Which Cryptocurrency Should I Buy?

There are several cryptocurrencies to choose from if you check coinmarketcap.com.

My top pick has always been Solana (SOL), followed by AVAXPOLIS and ATLAS.

It is even easier now to monitor and track your favorite coins. With an app like Tabtrader, you check each swing and know when to buy more or take profits.

If you are holding your cryptocurrency for a long time, you can take it and collect airdrops or move them to wallets like Trustwallet, Imtoken or Myetherwallet and use secure passwords to protect them.

It is also important to keep your 12-word phrase so you can restore your asset in case your host device gets missing or stolen.

Conclusion

With all this information, you are your bank, and you can transact at any time and anywhere you find yourself in the world.

And who knows, maybe you can even make enough ROI to donate to your favorite charities.

You can follow Arif Efendi on Twitter here: https://twitter.com/arifouo

Source:

https://reporterbyte.com/technology/1407/businessman-arif-efendi-sh...

Weergaven: 8

Reactie van James Willey op 1 Juli 2022 op 20.56

The fundamental principle of a bollinger bands strategy is the squeeze principle.
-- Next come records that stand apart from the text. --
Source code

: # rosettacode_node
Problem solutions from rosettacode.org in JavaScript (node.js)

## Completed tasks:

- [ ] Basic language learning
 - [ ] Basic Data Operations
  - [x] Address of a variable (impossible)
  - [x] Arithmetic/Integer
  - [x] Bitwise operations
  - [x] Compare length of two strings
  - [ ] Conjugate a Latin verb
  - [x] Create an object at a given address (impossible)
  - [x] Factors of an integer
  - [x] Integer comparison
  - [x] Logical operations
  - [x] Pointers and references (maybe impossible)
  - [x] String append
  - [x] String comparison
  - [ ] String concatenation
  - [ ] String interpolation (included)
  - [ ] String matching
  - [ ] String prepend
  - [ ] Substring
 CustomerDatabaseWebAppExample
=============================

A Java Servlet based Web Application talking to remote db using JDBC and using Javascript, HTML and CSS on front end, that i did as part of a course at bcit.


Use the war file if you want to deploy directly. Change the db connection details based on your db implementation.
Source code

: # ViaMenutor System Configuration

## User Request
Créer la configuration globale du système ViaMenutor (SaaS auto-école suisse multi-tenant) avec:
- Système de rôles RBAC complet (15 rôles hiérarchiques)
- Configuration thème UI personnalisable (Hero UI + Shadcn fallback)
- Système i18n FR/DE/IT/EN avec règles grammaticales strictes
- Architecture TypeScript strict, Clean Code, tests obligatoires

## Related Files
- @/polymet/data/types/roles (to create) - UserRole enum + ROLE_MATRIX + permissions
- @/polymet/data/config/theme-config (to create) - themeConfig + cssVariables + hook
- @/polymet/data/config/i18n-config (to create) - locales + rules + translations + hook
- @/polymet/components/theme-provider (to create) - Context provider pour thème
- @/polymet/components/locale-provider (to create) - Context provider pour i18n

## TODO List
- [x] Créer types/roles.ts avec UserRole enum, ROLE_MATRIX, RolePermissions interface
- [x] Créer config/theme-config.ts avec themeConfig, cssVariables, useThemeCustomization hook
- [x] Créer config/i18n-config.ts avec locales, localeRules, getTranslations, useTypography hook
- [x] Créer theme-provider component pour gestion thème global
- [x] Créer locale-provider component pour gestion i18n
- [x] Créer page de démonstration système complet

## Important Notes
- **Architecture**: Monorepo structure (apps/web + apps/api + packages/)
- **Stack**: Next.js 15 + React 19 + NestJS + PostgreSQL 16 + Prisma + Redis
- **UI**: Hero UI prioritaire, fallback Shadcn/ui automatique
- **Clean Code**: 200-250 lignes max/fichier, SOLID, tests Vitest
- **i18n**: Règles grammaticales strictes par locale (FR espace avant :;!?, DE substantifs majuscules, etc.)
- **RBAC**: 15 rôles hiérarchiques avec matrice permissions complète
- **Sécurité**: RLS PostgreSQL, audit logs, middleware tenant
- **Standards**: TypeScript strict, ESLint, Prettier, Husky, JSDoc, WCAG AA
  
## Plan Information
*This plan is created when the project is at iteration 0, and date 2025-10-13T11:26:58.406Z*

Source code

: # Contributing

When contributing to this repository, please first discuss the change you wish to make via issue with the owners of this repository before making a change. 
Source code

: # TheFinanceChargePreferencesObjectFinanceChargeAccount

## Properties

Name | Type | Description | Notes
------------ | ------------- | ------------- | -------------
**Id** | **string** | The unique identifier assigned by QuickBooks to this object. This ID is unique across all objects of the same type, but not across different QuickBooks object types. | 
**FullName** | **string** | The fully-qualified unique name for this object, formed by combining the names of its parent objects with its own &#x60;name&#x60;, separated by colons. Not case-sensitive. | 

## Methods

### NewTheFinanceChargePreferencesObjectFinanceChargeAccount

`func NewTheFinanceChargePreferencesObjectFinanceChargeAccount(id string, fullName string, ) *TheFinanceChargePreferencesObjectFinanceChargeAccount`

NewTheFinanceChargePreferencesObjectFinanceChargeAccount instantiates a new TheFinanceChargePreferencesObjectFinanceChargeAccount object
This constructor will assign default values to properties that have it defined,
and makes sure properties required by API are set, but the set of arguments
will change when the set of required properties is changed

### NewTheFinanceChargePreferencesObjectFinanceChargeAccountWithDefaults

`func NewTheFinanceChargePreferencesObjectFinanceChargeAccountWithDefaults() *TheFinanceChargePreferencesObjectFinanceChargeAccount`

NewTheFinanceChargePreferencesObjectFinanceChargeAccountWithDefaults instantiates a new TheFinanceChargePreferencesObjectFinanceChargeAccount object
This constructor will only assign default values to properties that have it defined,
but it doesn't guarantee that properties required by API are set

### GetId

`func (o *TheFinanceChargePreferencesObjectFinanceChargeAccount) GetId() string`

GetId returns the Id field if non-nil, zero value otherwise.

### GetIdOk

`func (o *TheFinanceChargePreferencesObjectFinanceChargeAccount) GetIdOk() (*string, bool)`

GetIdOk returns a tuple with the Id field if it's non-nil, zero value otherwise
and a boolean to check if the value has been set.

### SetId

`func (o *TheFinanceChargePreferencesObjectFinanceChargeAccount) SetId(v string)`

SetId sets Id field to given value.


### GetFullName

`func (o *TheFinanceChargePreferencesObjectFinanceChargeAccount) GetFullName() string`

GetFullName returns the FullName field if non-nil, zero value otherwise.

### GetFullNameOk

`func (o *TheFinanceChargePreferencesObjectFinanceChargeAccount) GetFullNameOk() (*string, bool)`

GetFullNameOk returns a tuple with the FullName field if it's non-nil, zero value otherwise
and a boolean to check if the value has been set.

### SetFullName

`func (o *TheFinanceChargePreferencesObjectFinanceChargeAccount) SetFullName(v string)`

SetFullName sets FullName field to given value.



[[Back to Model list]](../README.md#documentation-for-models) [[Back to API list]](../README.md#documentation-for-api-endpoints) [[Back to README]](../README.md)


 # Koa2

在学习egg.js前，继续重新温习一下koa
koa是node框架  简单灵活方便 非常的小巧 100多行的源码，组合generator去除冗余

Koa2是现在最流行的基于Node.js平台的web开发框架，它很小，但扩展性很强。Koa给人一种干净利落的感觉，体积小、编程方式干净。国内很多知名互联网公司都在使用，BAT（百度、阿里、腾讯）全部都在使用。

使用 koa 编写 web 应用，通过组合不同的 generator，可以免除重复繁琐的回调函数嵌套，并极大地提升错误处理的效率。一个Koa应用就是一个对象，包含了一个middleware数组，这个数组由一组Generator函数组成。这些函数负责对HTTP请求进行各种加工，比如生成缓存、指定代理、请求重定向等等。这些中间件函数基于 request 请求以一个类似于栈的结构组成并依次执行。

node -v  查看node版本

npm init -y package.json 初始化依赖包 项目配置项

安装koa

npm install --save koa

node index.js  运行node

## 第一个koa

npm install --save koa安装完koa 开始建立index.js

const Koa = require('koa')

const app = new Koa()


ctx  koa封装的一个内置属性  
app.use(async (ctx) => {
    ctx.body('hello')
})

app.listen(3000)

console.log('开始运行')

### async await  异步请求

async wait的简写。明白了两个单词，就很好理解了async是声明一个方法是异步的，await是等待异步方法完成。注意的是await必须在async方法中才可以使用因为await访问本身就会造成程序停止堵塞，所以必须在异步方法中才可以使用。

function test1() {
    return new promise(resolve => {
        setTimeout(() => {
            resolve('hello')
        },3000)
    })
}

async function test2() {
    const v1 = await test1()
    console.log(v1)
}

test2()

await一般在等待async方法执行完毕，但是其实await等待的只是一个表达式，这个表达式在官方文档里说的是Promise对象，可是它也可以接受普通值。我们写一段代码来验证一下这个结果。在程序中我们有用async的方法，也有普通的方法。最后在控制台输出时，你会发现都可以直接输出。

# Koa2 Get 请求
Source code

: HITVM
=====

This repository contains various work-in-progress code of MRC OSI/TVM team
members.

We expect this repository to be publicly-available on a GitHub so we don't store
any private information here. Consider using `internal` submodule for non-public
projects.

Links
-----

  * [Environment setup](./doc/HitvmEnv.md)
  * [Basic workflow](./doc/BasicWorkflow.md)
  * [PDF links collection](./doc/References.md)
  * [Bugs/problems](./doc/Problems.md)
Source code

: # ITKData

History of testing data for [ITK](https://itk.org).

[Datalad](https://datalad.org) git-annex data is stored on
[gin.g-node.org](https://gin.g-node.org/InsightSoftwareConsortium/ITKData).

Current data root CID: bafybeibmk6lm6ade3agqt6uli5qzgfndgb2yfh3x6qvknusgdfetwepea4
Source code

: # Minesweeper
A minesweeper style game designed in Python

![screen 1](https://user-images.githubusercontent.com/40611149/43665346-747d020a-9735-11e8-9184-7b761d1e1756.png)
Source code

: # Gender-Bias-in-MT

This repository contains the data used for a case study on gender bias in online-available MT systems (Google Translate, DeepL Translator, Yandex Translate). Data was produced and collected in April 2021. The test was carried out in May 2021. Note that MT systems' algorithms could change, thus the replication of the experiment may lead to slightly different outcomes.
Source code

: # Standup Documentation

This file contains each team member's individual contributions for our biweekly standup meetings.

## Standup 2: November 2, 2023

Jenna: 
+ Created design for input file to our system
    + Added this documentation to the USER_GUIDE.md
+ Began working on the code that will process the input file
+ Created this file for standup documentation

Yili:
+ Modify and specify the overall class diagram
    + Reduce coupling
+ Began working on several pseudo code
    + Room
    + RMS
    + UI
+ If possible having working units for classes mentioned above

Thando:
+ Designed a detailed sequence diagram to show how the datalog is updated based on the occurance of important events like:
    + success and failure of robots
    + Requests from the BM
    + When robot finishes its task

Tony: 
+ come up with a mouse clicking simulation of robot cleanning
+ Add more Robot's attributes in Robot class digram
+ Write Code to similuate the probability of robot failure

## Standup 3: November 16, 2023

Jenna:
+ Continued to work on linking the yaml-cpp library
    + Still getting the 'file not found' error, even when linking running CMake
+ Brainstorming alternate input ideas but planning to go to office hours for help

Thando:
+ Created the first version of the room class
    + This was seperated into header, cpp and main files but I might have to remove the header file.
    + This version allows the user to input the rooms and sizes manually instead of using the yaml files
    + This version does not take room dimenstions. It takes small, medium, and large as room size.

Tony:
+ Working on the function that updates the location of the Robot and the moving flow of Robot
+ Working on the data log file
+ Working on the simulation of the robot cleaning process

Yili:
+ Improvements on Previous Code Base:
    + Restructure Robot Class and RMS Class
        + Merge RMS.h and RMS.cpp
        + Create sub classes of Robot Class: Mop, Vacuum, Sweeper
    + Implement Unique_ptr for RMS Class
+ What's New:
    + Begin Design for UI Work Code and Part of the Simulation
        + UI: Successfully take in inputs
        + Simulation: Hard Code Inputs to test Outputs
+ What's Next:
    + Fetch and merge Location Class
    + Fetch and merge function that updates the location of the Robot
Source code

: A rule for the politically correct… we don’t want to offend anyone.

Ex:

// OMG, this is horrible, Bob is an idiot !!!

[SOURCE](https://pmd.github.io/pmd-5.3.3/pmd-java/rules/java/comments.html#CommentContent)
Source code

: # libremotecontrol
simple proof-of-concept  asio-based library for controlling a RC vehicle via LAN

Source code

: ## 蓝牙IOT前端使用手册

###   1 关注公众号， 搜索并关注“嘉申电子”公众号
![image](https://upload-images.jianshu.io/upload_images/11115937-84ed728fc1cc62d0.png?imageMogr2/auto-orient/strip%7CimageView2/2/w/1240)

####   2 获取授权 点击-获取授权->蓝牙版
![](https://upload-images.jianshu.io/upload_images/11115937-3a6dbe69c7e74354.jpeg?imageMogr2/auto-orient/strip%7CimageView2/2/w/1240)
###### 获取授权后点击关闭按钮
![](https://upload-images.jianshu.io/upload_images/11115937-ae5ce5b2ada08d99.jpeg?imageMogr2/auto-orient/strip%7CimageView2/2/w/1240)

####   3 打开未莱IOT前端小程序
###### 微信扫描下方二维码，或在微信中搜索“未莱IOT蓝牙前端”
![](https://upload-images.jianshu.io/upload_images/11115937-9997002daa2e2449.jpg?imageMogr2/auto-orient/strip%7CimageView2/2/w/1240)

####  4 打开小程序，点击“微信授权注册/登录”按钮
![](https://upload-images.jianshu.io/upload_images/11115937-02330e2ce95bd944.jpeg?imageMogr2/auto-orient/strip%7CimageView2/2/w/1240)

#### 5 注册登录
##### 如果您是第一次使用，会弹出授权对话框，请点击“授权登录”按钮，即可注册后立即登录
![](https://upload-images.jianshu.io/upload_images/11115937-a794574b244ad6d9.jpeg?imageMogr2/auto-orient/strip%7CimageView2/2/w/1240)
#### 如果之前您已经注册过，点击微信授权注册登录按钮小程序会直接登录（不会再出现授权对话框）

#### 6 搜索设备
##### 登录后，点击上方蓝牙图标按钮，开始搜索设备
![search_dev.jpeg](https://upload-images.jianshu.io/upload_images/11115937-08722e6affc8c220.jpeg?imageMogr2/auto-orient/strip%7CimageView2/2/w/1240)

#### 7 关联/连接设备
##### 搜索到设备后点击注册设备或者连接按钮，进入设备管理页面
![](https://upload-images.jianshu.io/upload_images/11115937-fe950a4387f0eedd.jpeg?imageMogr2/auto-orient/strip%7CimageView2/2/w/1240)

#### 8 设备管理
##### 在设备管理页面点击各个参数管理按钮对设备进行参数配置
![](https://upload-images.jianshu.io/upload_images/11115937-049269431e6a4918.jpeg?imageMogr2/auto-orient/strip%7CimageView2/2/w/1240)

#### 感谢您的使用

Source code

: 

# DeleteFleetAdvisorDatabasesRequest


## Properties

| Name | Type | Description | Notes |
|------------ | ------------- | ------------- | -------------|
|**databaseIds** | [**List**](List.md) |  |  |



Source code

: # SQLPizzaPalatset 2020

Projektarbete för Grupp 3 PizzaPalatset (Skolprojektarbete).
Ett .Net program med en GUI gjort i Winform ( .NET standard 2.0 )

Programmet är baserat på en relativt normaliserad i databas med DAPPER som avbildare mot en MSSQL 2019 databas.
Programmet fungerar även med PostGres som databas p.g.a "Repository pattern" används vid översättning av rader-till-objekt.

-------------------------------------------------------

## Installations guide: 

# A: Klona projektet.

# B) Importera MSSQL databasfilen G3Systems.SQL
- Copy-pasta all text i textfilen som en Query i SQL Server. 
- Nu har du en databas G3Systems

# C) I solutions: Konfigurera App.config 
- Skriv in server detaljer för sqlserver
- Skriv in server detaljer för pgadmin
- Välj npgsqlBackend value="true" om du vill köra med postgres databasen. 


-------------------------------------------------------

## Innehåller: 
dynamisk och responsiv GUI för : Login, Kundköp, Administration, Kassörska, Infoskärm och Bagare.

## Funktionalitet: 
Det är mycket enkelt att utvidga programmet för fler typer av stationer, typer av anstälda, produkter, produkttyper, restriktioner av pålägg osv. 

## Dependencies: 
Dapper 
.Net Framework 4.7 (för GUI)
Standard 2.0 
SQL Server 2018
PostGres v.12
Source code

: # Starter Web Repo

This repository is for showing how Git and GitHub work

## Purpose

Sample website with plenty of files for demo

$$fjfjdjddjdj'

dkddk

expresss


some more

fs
When the bands contract and the gap between top and bottom values contracts, prices will often move in a sharp way. This is a good signal for upcoming high volatility and many traders use the squeeze to trade. If you're new to this strategy, here are a few basics you should know. Read on for more information. And as always, remember that practice makes perfect, so don't be afraid to take risks.

Reactie van James Willey op 22 Oktober 2022 op 15.09

Cryptocurrency market makers are businesses that help set the prices of different cryptocurrencies. They control the number of coins in the market and set prices based on demand and supply. By making these decisions, market makers can increase the value of an undervalued coin or lower the price of a highly-priced one. Some of the most experienced market makers in the world include Alameda Research, which was founded in October 2010 and operates on all major exchanges around the world. The company trades up to one billion dollars worth of cryptocurrency every day.